Stored data:
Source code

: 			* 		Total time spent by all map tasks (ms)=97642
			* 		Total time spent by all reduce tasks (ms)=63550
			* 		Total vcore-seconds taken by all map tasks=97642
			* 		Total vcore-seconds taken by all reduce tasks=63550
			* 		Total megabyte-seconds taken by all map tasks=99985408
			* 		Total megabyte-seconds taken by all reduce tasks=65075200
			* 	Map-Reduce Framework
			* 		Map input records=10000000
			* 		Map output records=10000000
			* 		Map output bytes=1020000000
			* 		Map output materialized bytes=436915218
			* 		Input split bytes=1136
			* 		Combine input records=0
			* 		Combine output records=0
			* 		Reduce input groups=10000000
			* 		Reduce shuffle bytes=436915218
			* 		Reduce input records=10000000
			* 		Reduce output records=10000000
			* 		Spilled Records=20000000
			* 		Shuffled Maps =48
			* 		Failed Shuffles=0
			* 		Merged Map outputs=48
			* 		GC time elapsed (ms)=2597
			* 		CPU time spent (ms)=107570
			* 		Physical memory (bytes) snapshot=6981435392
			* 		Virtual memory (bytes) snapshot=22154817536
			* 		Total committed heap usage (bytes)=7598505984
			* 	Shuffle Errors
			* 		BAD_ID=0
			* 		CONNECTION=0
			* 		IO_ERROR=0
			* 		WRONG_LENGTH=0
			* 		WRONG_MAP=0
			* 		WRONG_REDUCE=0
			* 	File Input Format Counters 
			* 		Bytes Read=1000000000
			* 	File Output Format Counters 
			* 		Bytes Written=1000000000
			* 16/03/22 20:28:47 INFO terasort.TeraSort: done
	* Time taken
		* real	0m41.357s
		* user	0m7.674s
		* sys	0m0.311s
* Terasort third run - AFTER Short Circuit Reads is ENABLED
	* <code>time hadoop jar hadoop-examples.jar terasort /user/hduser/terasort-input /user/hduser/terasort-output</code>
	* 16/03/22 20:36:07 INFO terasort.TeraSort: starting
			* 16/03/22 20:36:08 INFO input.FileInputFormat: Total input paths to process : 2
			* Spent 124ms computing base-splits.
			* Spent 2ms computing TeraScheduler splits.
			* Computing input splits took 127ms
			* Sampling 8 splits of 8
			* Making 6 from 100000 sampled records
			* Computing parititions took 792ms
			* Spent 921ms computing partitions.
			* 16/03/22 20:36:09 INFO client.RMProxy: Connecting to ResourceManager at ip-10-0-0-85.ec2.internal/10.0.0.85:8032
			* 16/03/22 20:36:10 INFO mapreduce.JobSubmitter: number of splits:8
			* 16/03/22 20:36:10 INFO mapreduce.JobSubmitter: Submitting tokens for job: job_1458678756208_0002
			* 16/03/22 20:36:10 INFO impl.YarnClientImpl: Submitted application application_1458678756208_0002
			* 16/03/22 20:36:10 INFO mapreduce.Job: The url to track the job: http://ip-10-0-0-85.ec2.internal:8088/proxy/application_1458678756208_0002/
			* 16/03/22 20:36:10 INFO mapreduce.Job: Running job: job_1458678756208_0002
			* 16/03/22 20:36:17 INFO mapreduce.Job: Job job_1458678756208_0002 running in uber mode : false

Task objective:
How many lines of the listing contain the string "tasks"? Give only the count.

Solved problem:
6